Where does the character of Simone come from?

Rule 34 is a work at the crossroads of sex and politics. It’s listening to former porn actress Sasha Gray – who also starred in Girlfriend Experience (2009), by Steven Soderbergh – that the character of Simone was born: for Sasha Grey, the practice of pornography consists in measuring the risk and in pushing back one’s limits, at the same time social, emotional and physical. I wanted to show this moment when a young woman decides to face her sexual fantasies. It is not out of economic necessity that Simone responds to clients on the Internet, with whom she practices, up to a certain point, self-asphyxiation – using a plastic bag. She does it because it is part of the excitement she feels. I made a film about this desire for violence, while having the concern to contextualize it in Brazilian, patriarchal society.

How did you choose the actress Sol Miranda, a black woman who is also involved in politics and is an activist in the Brazilian Workers’ Party?

Initially, we opened the casting without worrying about skin color.
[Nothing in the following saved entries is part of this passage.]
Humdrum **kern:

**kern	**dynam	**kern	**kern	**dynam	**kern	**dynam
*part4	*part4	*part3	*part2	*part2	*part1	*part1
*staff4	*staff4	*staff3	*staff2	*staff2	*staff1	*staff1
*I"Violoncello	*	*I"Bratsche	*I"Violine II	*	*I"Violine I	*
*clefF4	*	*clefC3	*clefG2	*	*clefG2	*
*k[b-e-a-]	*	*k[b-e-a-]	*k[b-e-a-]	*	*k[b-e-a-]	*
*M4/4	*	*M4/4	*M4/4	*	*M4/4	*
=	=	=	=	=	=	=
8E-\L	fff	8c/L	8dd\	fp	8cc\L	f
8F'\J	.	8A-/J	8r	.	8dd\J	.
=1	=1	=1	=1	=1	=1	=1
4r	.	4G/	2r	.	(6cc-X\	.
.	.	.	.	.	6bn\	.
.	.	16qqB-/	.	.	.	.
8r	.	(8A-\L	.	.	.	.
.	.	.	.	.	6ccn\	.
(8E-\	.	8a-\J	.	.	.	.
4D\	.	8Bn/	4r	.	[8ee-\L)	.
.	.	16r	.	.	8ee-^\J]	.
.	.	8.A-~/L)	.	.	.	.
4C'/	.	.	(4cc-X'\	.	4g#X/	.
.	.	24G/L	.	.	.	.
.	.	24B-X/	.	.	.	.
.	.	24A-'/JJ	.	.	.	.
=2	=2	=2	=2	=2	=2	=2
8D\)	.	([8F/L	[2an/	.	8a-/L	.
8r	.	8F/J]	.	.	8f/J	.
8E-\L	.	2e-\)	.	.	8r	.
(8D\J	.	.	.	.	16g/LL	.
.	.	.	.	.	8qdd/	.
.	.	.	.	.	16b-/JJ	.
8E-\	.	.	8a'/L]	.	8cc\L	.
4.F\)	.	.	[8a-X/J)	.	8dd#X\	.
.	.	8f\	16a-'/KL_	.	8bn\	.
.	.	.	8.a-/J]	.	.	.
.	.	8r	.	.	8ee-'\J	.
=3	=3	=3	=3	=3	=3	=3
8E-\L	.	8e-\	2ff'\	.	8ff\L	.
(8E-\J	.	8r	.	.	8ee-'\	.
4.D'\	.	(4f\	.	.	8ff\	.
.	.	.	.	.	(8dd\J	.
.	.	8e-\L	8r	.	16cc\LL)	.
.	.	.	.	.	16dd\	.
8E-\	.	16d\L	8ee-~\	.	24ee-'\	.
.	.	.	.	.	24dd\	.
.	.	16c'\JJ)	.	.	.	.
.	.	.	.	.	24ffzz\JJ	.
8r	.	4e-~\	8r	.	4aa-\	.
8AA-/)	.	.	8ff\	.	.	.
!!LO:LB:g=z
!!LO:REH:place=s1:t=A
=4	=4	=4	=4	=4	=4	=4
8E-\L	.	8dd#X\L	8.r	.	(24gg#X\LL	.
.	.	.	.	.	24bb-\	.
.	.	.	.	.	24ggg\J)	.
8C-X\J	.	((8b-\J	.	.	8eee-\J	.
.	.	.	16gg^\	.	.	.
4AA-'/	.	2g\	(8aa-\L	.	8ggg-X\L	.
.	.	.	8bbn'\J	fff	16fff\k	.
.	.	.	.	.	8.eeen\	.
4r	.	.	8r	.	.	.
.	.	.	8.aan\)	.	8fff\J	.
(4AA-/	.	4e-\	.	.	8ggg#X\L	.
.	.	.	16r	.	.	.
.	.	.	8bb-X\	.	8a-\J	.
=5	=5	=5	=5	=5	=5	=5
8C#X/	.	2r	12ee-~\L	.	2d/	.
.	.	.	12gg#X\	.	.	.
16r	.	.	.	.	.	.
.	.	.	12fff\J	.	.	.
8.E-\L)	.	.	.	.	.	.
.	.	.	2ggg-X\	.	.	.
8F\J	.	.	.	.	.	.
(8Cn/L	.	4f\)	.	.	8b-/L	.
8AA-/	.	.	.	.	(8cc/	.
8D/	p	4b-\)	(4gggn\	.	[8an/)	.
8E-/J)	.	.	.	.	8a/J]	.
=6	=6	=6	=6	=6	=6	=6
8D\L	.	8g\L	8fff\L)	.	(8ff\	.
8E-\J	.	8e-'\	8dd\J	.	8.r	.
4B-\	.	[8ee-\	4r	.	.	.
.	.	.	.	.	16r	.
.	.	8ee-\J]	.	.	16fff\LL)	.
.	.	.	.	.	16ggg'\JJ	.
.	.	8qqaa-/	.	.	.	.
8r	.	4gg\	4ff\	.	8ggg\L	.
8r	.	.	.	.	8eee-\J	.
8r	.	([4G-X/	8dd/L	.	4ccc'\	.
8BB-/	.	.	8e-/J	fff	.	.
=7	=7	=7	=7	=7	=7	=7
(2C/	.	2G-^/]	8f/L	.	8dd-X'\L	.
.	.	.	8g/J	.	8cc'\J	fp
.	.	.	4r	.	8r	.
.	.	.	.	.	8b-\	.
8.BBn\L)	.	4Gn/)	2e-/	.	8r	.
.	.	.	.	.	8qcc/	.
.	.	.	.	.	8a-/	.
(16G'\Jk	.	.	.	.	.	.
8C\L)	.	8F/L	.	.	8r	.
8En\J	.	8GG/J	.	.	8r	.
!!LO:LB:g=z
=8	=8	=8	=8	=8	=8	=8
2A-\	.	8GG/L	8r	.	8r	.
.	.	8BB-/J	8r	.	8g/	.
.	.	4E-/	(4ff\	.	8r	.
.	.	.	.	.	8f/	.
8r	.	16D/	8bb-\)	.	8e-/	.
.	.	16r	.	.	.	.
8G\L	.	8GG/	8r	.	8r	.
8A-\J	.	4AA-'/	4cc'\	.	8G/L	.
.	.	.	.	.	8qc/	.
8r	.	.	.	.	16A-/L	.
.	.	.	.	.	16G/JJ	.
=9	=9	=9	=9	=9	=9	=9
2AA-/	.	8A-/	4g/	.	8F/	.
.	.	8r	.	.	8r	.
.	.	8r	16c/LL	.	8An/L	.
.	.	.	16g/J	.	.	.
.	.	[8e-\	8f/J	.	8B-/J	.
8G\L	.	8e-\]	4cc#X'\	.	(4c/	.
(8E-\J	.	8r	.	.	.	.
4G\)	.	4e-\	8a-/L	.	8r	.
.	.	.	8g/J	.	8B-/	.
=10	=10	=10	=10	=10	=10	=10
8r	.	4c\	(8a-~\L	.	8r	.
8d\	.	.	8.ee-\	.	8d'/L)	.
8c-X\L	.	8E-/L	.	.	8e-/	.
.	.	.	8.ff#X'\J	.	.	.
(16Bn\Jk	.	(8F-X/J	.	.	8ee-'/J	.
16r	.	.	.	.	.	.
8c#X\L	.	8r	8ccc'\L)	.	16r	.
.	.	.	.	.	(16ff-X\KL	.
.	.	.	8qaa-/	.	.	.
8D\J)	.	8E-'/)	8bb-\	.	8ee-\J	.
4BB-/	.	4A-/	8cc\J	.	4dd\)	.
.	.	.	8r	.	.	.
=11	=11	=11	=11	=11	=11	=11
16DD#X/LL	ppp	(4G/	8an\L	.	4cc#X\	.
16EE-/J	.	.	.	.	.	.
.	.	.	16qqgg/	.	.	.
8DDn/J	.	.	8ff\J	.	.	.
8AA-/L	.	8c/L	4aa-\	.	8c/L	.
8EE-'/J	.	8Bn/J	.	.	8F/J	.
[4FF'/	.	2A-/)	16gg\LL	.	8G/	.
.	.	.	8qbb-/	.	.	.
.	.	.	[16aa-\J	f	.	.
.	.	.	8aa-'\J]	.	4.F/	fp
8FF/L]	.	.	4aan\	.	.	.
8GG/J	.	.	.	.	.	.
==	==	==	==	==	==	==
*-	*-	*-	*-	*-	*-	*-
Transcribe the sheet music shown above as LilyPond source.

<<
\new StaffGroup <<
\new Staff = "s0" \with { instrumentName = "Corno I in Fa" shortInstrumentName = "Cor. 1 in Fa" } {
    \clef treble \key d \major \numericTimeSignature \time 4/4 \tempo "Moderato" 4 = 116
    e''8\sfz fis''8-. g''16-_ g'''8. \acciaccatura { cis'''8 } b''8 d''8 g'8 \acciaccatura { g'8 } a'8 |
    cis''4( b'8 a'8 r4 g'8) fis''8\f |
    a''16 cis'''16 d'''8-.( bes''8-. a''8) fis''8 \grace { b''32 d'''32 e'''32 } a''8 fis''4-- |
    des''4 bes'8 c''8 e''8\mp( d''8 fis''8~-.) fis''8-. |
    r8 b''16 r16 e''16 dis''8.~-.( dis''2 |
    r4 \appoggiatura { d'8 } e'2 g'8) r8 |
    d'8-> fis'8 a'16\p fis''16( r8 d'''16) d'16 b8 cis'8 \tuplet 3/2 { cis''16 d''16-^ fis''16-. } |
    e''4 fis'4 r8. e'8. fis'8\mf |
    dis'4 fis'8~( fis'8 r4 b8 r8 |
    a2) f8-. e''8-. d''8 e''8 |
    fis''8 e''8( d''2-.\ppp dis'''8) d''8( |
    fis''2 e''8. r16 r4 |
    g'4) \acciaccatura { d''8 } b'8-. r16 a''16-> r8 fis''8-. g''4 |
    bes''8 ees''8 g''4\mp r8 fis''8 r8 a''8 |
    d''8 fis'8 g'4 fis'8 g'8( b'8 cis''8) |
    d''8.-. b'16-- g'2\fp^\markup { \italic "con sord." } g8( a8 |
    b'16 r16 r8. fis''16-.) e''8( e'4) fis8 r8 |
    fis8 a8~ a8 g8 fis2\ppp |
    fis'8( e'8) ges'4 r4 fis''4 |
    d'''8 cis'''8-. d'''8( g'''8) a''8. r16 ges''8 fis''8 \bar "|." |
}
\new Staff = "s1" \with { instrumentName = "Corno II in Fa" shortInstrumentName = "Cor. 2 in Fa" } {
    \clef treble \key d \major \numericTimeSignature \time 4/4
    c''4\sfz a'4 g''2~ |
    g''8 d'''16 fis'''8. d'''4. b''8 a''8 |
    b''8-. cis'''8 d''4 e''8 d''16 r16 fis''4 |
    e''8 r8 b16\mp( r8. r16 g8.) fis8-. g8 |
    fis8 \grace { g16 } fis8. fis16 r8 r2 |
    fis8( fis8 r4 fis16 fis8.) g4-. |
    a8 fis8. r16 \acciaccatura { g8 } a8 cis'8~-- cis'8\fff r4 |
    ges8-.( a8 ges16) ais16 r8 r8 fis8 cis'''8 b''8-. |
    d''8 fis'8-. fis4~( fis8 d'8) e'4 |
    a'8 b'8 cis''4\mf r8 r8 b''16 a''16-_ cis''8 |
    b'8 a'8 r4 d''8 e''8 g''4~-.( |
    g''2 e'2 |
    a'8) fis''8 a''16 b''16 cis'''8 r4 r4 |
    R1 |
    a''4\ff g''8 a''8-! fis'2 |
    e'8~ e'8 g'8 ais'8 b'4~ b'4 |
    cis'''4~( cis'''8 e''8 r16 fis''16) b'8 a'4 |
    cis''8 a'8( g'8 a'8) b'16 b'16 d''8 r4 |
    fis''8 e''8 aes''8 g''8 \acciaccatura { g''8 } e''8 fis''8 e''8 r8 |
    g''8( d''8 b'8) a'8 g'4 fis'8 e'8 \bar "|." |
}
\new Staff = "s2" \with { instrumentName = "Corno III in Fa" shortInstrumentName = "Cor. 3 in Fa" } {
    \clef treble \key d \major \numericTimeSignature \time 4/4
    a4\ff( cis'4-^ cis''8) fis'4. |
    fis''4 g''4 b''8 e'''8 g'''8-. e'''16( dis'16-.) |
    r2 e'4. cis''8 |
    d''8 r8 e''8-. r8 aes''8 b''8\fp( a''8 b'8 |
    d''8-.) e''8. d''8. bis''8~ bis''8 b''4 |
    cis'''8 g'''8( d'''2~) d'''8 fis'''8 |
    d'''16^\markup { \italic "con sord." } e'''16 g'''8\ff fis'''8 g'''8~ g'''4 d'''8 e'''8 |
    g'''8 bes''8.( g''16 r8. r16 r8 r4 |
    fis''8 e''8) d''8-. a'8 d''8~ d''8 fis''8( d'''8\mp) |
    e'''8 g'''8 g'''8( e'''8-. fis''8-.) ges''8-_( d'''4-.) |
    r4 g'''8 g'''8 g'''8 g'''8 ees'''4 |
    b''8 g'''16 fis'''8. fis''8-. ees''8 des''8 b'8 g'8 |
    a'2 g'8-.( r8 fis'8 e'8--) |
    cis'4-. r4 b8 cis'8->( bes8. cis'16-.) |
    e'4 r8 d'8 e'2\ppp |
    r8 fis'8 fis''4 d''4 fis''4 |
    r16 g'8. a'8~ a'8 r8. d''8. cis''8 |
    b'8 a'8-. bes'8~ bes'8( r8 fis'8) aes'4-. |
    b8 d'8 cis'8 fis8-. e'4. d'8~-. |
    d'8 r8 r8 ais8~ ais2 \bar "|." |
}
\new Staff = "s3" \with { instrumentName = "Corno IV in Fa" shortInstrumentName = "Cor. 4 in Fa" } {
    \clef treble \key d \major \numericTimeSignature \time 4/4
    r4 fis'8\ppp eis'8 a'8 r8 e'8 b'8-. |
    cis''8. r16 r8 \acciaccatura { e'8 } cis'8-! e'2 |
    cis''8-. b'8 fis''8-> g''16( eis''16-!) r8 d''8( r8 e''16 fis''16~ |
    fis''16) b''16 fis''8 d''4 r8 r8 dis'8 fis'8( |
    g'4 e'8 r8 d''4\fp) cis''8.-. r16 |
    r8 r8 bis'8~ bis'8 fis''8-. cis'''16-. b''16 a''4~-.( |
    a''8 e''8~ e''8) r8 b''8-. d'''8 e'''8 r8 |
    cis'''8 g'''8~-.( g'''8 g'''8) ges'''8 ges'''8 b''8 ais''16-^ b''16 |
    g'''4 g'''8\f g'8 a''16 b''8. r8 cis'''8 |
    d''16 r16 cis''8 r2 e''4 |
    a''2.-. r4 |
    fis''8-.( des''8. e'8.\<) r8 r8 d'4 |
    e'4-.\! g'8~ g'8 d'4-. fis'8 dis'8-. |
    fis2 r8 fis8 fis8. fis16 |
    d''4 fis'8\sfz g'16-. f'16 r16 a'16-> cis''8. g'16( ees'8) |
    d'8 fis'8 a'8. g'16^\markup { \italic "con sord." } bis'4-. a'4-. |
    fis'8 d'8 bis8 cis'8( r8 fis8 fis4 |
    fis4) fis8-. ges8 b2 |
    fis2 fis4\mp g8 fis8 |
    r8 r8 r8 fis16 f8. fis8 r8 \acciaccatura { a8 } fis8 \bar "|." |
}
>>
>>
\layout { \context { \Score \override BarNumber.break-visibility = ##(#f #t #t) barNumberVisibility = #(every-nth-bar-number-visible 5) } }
Black women are often extremely sexualized, the idea of ​​giving such a role to a black actress was not obvious. But, when I discovered Sol Miranda, I was attracted by its “opaque” side. Sol doesn’t fully show who she is, which is quite rare for an actress during a casting, but she is very generous. Watching her play is exciting. She comes from the theater and had never acted in a film, so we took a risk by giving her the main role. But she imposed herself.